What We’re Reading: VA Health Care Fight; High Court Sides With States on PBMs; Ezogabine and ALS

A funding dispute over how to account for a Veterans Affairs (VA) health care program is stalling deal to fund the government for another year; the Supreme Court rules in a case involving states and pharmacy benefit managers (PBMs); the antiepileptic drug ezogabine lowered the pathologic excitability of cortical and spinal motor neuron cells, which have a role in amyotrophic lateral sclerosis (ALS).

VA Health Care Funding Dispute Stalling Government Funding Deal

A dispute over veterans’ health care is the final big hurdle to an agreement on a mammoth omnibus funding the government until October 1, 2021, The Hill reported. The issue has to do with how to account for about $12.5 billion in funding for a Veterans Affairs (VA) program that gives veterans wider access to private doctors. If the money is counted as “emergency” funds, the spending wouldn’t be counted under limits set as part of a 2-year budget deal.

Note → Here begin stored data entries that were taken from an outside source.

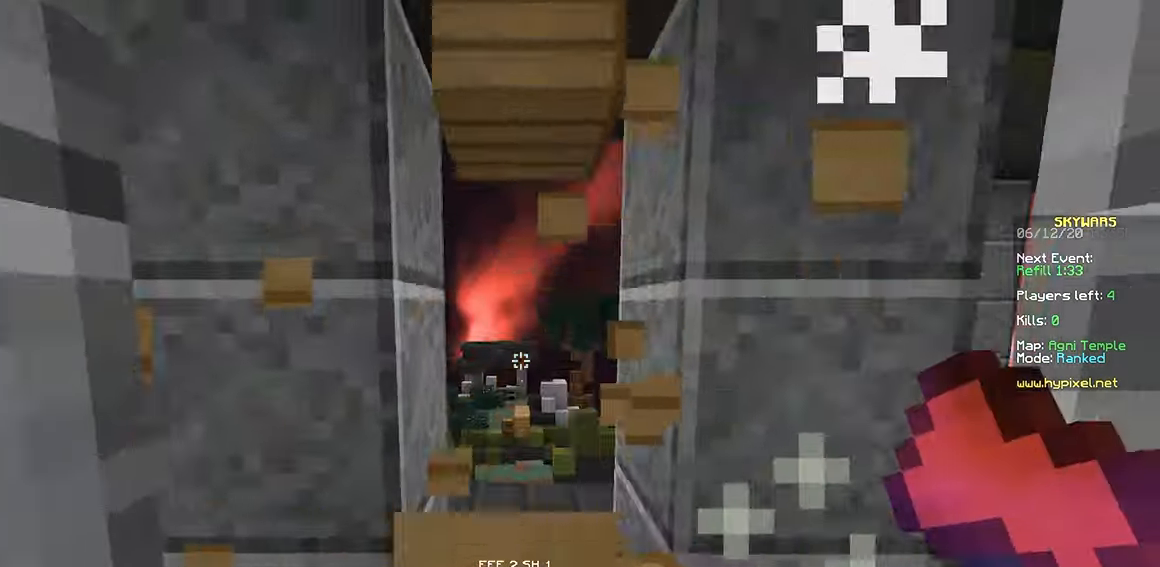
{"keys": [], "mouse": ["left"], "events": [[134, "space", "up"], [317, "mouse_left", "down"], [500, "w", "up"]]}
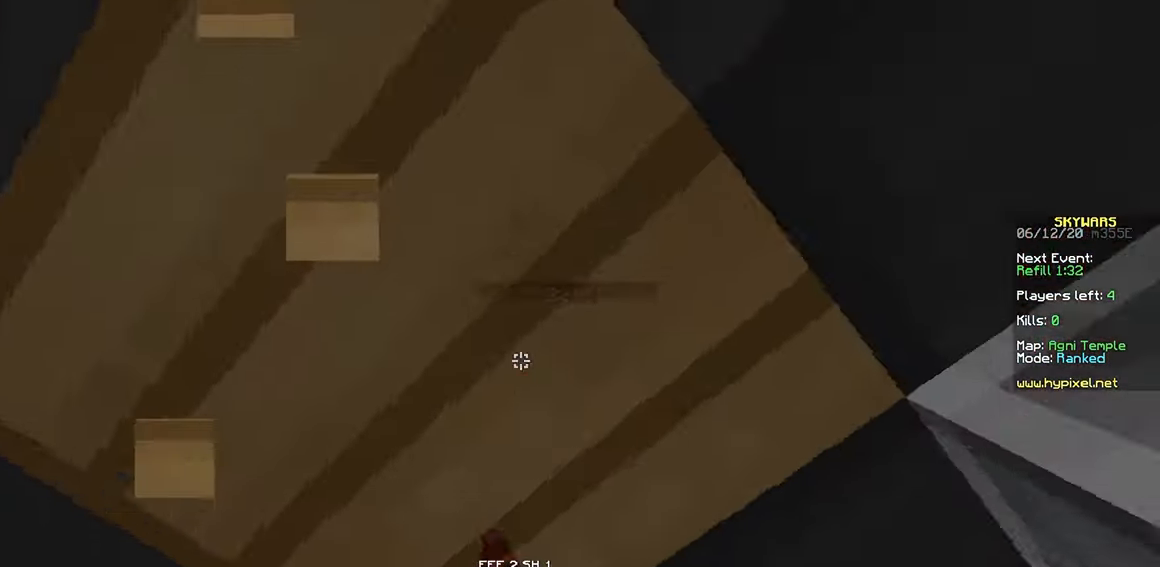
{"keys": [], "mouse": ["left"], "events": [[167, "a", "down"], [334, "a", "up"]]}
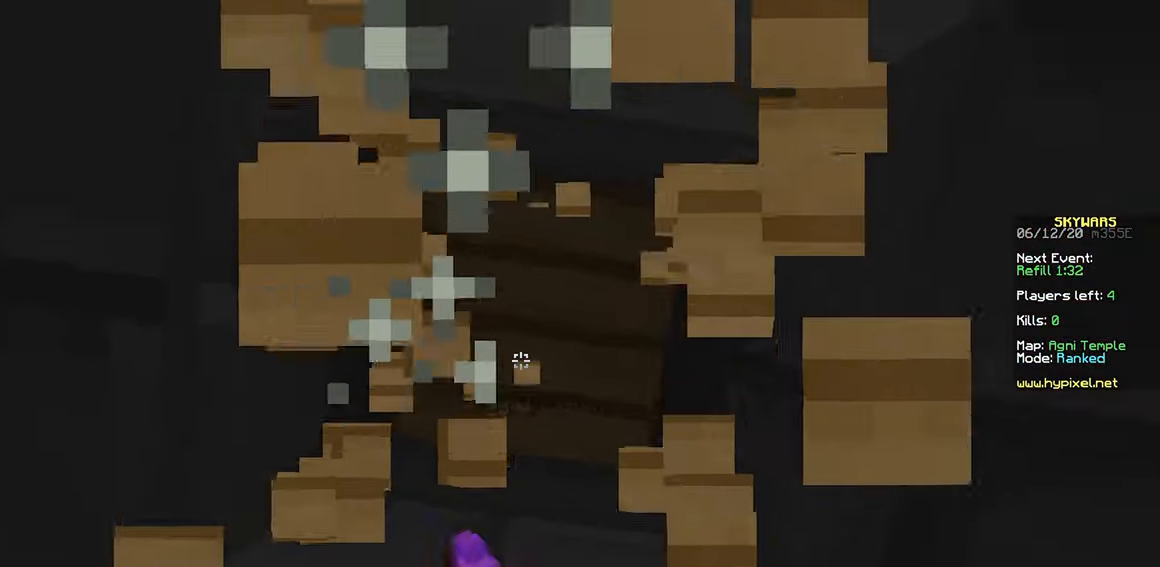
{"keys": [], "mouse": ["left"], "events": []}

Supreme Court Rules States Can Regulate PBMs

The Supreme Court ruled unanimously that states can regulate pharmacy benefit managers (PBMs). Arkansas led the 45-state suit, USA Today reported, which was also spurred by independent pharmacies, which have said that PBM practices have forced their closure across the country. The US Court of Appeals for the 8th Circuit agreed with the Pharmaceutical Care Management Association that the Employee Retirement Income Security Act of 1974 preempts state laws. The high court justices, however, agreed that the states seek to regulate drug prices, not insurance plans.

Ezogabine May Have Role in ALS-Related Neuron Activity

A recent study, reported in JAMA Neurology, found that the antiepileptic drug ezogabine reduced pathologic excitability of cortical and spinal motor neuron cells, which are increased in amyotrophic lateral sclerosis (ALS). The double-blind, placebo-controlled, phase 2 randomized multicenter study, with 65 patients, was also the first clinical investigation of ALS, or Lou Gehrig’s disease, using a drug identified through an induced pluripotent stem cell model. The results suggest that the neurophysiological metrics could be used as future biomarkers.